No question McCain has the most experience. And he has distanced himself from the Bush administration's lack of concern about global warming and condoning of torture - policies that sullied the country's reputation. But on the Middle East, McCain has tied himself to the militaristic outlook of the Bush team.

The senator is right to warn against precipitate withdrawal from Iraq. But he lacks the vision thing. Like President Bush, he confuses Iraq's future with past occupations of Japan and South Korea.

His famous quote, about staying in Iraq for 50 or even 100 years, betrays an ignorance about the region and realities at home. Neither Iraqis, the American public, nor the U.S. military will accept a large and endless U.S. troop presence in Iraq.

In his heavy focus on military means, McCain seems unaware that robust U.S. diplomacy is crucial to leaving Iraq and dealing with Iran. The image McCain projects to the world is of failed Bush Iraq policies past.

Both Democratic candidates start with the advantage that they can't be blamed by the world for Bush's mistakes. This is a tremendous plus, and offers the chance to refurbish the United States' global leadership role.

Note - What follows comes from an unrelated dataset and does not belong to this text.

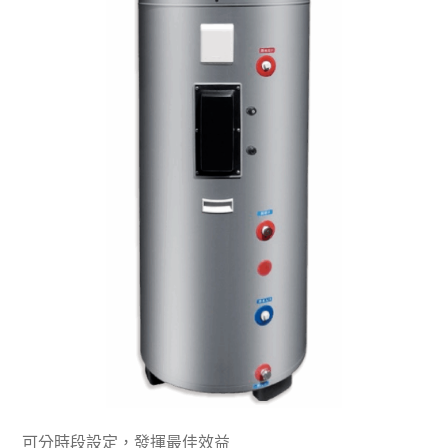
可分時段設定，發揮最佳效益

A President Obama would stun the world by showing that in the United States, a talented black man can be elected. His lack of experience could be offset by strong staff, though his present team is disappointing.

As for the vision thing, both Democrats understand that, in a world of asymmetric wars, diplomacy and political strategy are as essential as guns. Both stress the need to talk directly with our enemies, including Iran.

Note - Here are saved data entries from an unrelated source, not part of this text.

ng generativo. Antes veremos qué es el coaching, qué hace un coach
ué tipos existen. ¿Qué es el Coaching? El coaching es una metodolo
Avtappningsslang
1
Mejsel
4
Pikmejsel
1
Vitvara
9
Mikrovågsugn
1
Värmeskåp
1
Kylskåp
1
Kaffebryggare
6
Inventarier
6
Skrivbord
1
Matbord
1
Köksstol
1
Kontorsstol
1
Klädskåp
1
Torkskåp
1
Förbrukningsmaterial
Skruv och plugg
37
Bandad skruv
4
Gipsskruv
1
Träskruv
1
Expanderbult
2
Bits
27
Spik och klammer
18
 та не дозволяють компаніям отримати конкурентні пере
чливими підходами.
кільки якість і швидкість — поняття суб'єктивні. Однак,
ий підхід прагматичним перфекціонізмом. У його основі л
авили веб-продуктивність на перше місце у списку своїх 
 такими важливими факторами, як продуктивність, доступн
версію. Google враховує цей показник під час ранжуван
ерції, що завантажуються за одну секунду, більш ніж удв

Here is where I prefer Hillary Clinton's experience. She recognizes that - although it may make a good sound bite - Obama's readiness to talk directly to the likes of Iranian President Mahmoud Ahmadinejad doesn't help. Such a concession should come only after direct talks have gained traction; otherwise, the gesture would simply be pocketed by Tehran.

I disagree with both Democrats' rush to exit Iraq with no realistic Plan B. However, despite their campaign pledges, I think that any Democratic winner would have to carefully tailor an Iraq exit to progress on the ground.

The choices are imperfect, but experience tied to past, failed policies can't succeed. On foreign policy, the United States badly needs a break from the past.